- [TASK] Express the listing below as a Markdown table with the columns Row and Line, one numbered row per line. Skip blank lines and leave the pictures out.

- [MATERIAL FOR THE TASK]
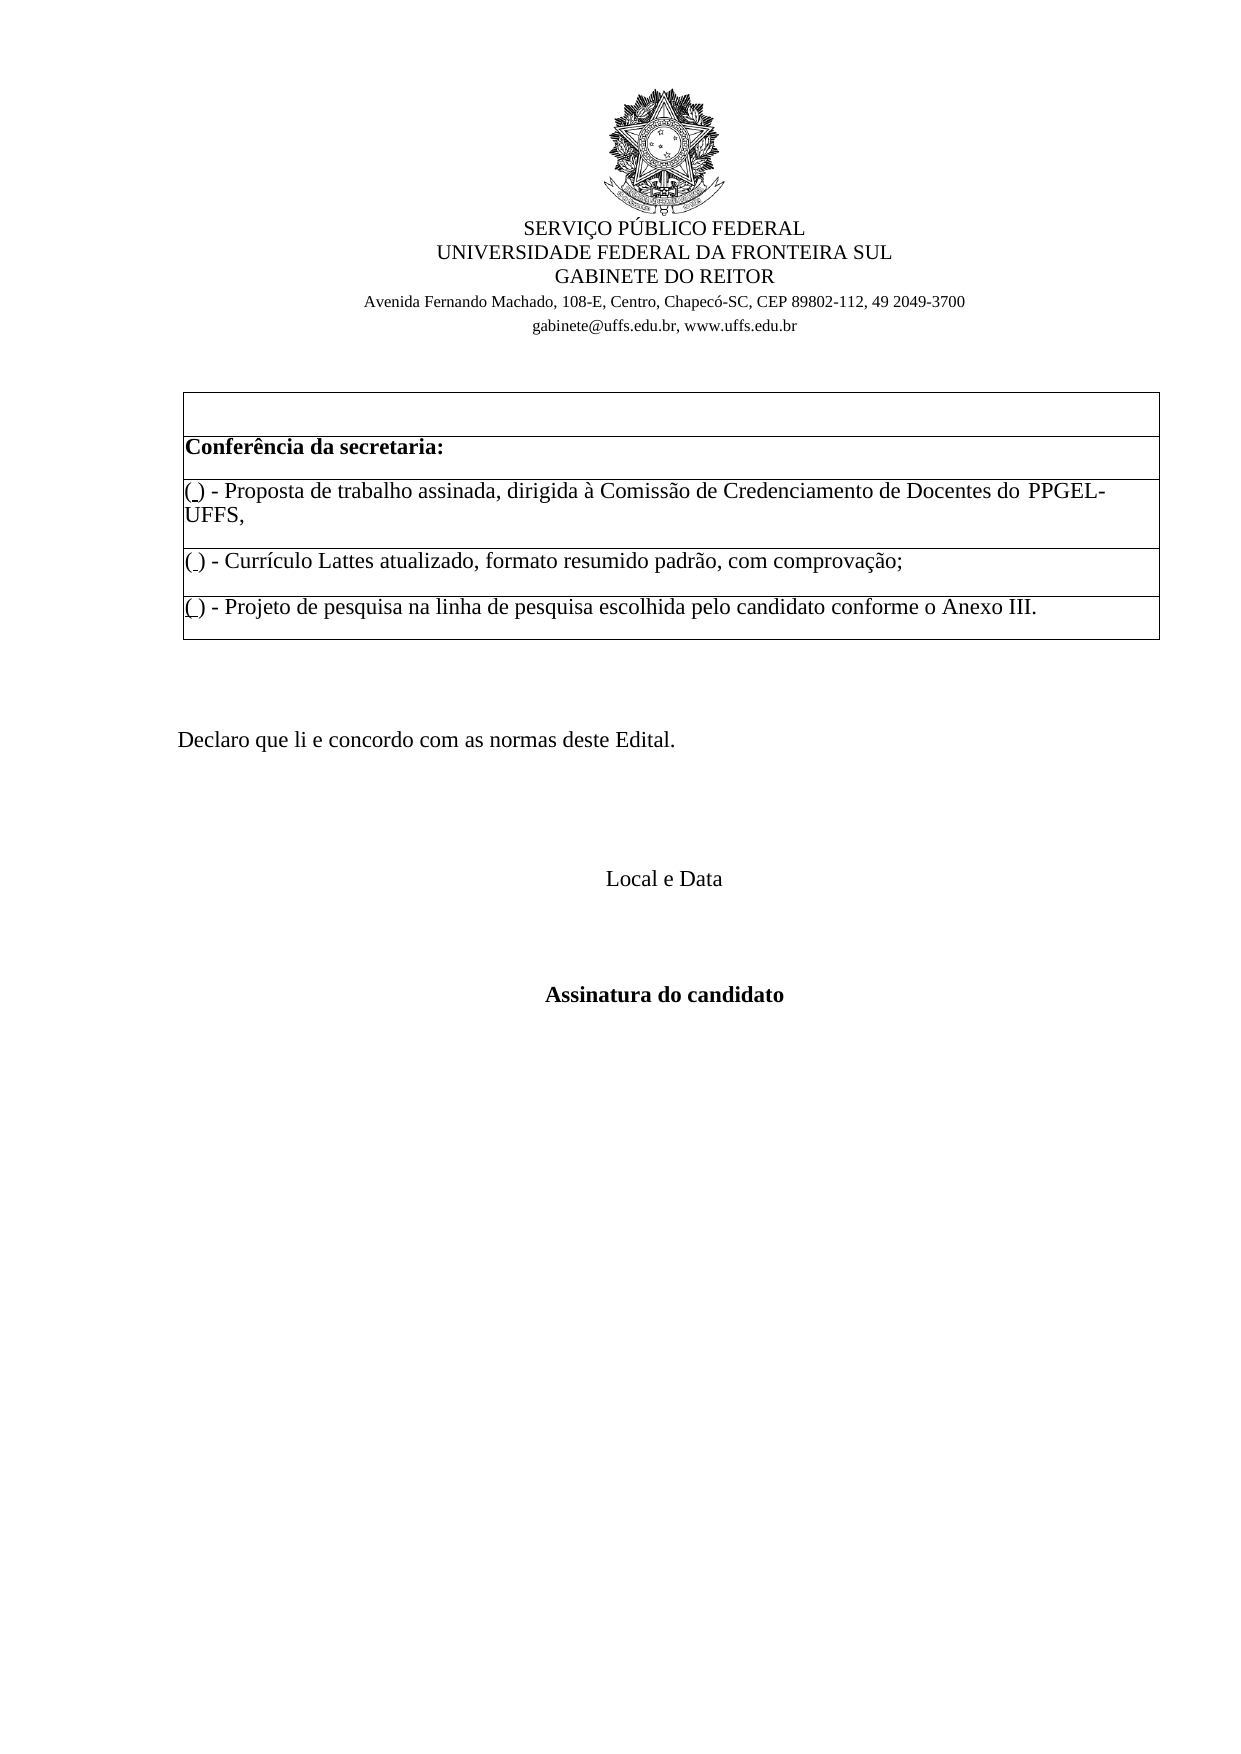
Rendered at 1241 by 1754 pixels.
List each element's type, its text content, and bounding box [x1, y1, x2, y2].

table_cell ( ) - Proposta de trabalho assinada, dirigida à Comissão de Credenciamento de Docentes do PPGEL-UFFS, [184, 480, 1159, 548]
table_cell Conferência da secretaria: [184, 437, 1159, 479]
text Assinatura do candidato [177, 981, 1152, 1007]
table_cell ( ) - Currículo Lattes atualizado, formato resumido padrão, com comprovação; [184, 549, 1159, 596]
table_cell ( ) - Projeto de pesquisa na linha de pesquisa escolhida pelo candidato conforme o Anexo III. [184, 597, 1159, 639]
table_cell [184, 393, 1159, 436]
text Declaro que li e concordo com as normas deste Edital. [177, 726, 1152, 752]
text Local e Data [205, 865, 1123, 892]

- [CORRECT ANSWER]
| Row | Line |
|---|---|
| 1 | Rendered at 1241 by 1754 pixels. |
| 2 | List each element's type, its text content, and bounding box [x1, y1, x2, y2]. |
| 3 | table_cell ( ) - Proposta de trabalho assinada, dirigida à Comissão de Credenciamento de Docentes do PPGEL-UFFS, [184, 480, 1159, 548] |
| 4 | table_cell Conferência da secretaria: [184, 437, 1159, 479] |
| 5 | text Assinatura do candidato [177, 981, 1152, 1007] |
| 6 | table_cell ( ) - Currículo Lattes atualizado, formato resumido padrão, com comprovação; [184, 549, 1159, 596] |
| 7 | table_cell ( ) - Projeto de pesquisa na linha de pesquisa escolhida pelo candidato conforme o Anexo III. [184, 597, 1159, 639] |
| 8 | table_cell [184, 393, 1159, 436] |
| 9 | text Declaro que li e concordo com as normas deste Edital. [177, 726, 1152, 752] |
| 10 | text Local e Data [205, 865, 1123, 892] |